# Jungle Val



## Superfly724 (Sep 16, 2007)

I'm attempting yet again to grow some Jungle Val in my Tanganyikan tank. Last time I tried, the plant started to grow a good bit, and started sprouting runners, but then it suddenly melted and the whole plant vanished. I've decided to try again, because even the one little bunch I've planted really adds to the atmosphere of the tank and makes it seem that much more alive. That, plus the green of the plant makes the algae not look so bad for some reason.
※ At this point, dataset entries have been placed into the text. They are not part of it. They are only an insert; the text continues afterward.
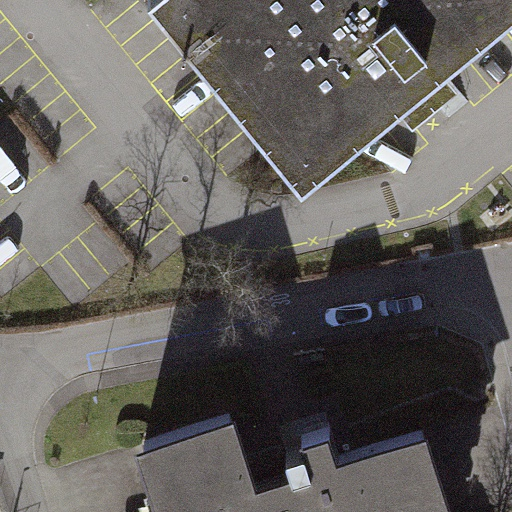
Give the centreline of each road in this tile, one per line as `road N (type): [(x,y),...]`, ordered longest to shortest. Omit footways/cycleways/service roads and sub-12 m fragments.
road 1 (residential): [(511,278),(0,380)]
road 2 (residential): [(0,384),(33,511)]
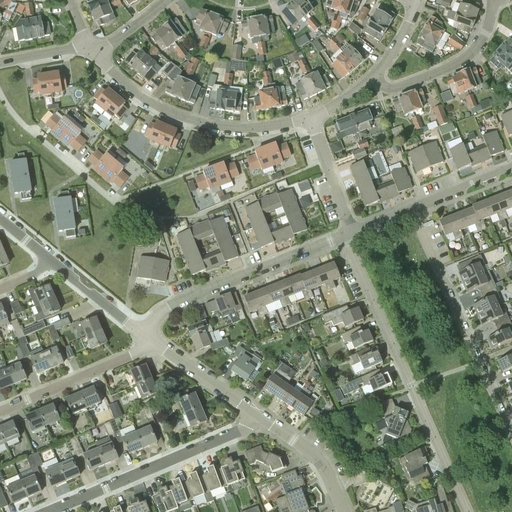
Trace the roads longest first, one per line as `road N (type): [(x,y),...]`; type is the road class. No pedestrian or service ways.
road 1 (residential): [(467,511),(346,236)]
road 2 (residential): [(410,208),(511,434)]
road 3 (residential): [(308,116),(245,128),(181,118),(124,86),(90,46)]
road 4 (residential): [(256,414),(237,433),(49,511)]
road 5 (residential): [(143,332),(176,303),(346,236)]
road 6 (residential): [(159,344),(0,412)]
road 7 (residential): [(370,75),(393,87),(448,65),(475,47),(492,3)]
road 8 (residential): [(112,201),(25,127),(0,93)]
road 9 (residential): [(344,511),(317,459),(256,414)]
road 10 (residential): [(355,232),(308,116)]
road 11 (residential): [(143,332),(48,258)]
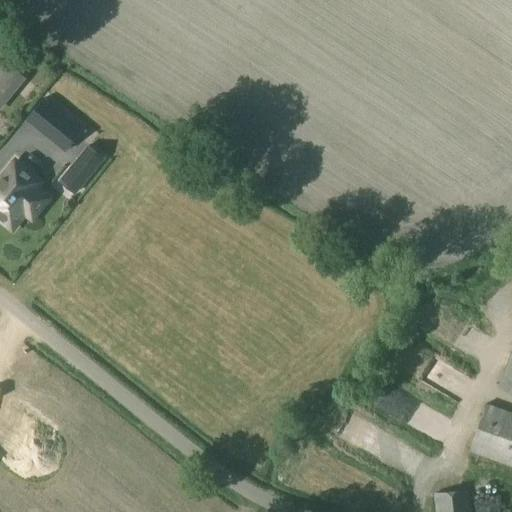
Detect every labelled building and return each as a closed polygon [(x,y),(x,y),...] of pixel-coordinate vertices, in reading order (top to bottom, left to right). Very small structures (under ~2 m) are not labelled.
[(5,63),(0,68),(0,104),(22,78),(5,63)] [(45,107),(34,120),(63,143),(74,129),(45,107)] [(88,149),(66,181),(77,188),(98,157),(88,149)] [(17,166),(0,188),(0,221),(15,232),(30,211),(26,206),(43,186),(17,166)] [(511,352),(499,390),(511,394),(511,352)] [(511,412),(486,403),(468,453),(511,467),(511,412)] [(471,511),(470,490),(432,494),(434,511),(471,511)]
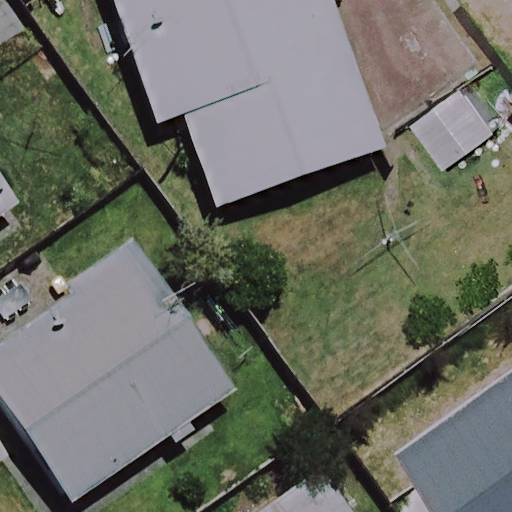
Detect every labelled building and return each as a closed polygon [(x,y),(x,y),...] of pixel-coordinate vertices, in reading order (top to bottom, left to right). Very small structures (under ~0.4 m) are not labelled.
[(101,0),(146,122),(153,143),(167,138),(198,223),(371,160),(313,0),(101,0)] [(0,210),(11,202),(0,188),(0,210)] [(51,511),(220,410),(121,246),(0,319),(0,429),(50,511),(51,511)] [(511,511),(511,439),(482,398),(382,471),(411,511),(511,511)] [(334,511),(313,482),(271,511),(334,511)]
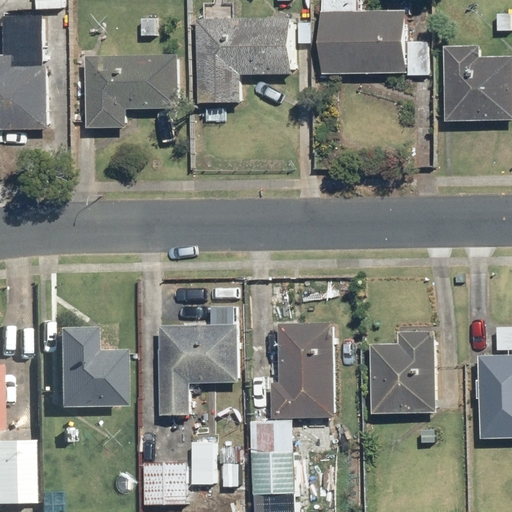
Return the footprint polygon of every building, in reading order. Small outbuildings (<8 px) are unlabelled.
[(234,0),(217,0),(218,4),(206,4),(205,101),(247,102),(247,74),(301,75),(302,19),(234,18),(234,0)] [(302,0),(276,0),(277,8),(302,9),(302,0)] [(431,43),(416,42),(416,12),(365,12),(365,0),(329,0),(328,72),(430,74),(431,43)] [(511,9),(500,9),(499,33),(511,34),(511,9)] [(164,15),(143,14),(142,39),(164,39),(164,15)] [(50,18),(13,16),(12,27),(0,36),(0,128),(54,131),(57,62),(48,61),(50,18)] [(511,59),(486,59),(487,48),(455,48),(453,119),(511,120),(511,59)] [(94,128),(135,129),(136,109),(186,110),(188,57),(79,53),(77,120),(94,121),(94,128)] [(167,414),(195,415),(196,381),(246,383),(248,326),(240,325),(241,309),(219,308),(219,325),(170,323),(167,414)] [(276,358),(287,359),(286,383),(281,383),(279,416),(340,418),(342,389),(338,389),(341,326),(289,324),(288,336),(277,336),(276,358)] [(511,325),(504,325),(503,350),(511,350),(511,325)] [(96,352),(96,328),(60,327),(59,405),(125,406),(126,352),(96,352)] [(442,333),(410,333),(410,346),(382,346),(381,412),(441,412),(442,333)] [(511,355),(490,355),(488,441),(511,441),(511,355)] [(0,502),(40,503),(42,431),(2,430),(3,364),(0,364),(0,502)] [(302,421),(259,421),(258,495),(301,496),(302,421)] [(448,424),(422,424),(421,449),(448,449),(448,424)] [(194,465),(151,463),(150,504),(193,505),(194,465)]
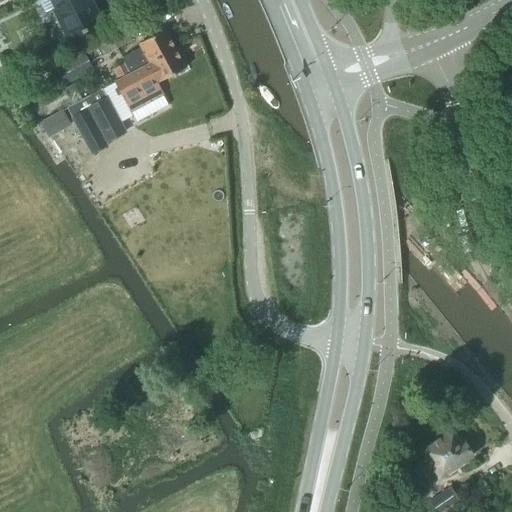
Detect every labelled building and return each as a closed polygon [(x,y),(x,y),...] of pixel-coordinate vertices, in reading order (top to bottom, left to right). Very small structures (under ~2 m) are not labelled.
[(36,0),(43,14),(49,11),(52,17),(57,14),(70,40),(98,27),(85,0),(36,0)] [(117,82),(118,83),(124,79),(122,76),(128,72),(129,74),(174,50),(164,31),(138,45),(140,49),(121,59),(124,65),(112,71),(117,82)] [(110,37),(92,46),(98,59),(116,50),(110,37)] [(159,83),(184,69),(174,50),(129,74),(128,72),(122,76),(124,79),(118,83),(117,82),(114,84),(127,109),(159,91),(155,83),(158,82),(159,83)] [(41,101),(47,113),(70,101),(63,89),(41,101)] [(101,90),(66,110),(86,147),(103,138),(101,136),(120,125),(101,90)] [(46,136),(68,124),(61,113),(40,124),(46,136)] [(440,479),(472,456),(462,443),(460,444),(451,431),(421,453),(426,460),(416,467),(425,479),(435,472),(440,479)] [(432,511),(441,511),(458,500),(450,489),(427,505),(432,511)]
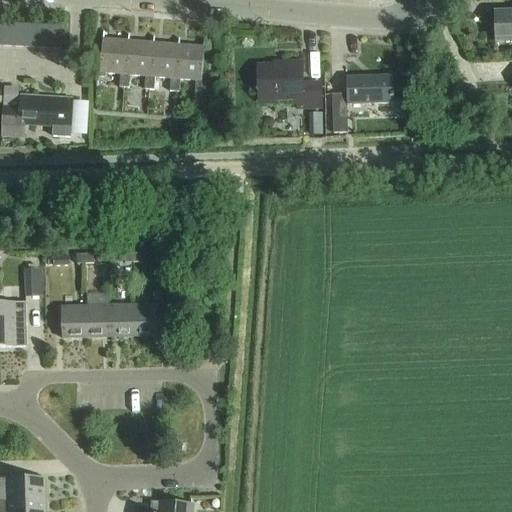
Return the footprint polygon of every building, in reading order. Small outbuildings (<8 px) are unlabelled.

My pH is around 8.4-8.6. Temperature is around 76 degrees. I'm assuming my lighting is adequate since the plant grew last time. What can I do to prevent it from melting altogether like last time? I really don't even know what went wrong. I'm a complete amateur when it comes to live plants, but I've seen a couple Tang tanks with Jungle Val and I really love the look.

Any pointers?


----------



## grogan (Jan 23, 2011)

Are you adding any plant supplements?


----------



## Superfly724 (Sep 16, 2007)

No, I'm not. I don't really know a whole lot about live plants. I just read that Vallisneria doesn't really require any added Co2 or anything like that, is relatively hardy, and grows fast. I'm not against adding supplements, but I didn't want to buy something and dump it into my tank without knowing whether I would need it or what effects it could have on my tank.

Are there any products you recommend?


----------



## grogan (Jan 23, 2011)

Actually I was just making sure that you were not. Vals tend to be on the fragile side when it comes to additives. For example liquid CO2 will usually burn holes in the leaf structure. I would recommend keeping it simple. Put the light on a timmer for 8-10 hours and maybe throw a root tab or 2 under them and sit back an watch.


----------



## Superfly724 (Sep 16, 2007)

How deep should I have planted the bulb?


----------



## Fuzz (Jan 27, 2012)

From my experience, Vals WILL melt when introduced to a different tank(like when going from the nursery to your tank). But then grow back. It might take a while for it to melt, but it will...and then it will come back. 

Here's a video from my man, dustin...who honestly got me into the plant thing. i learned a lot from his videos and he really seems to know his stuff...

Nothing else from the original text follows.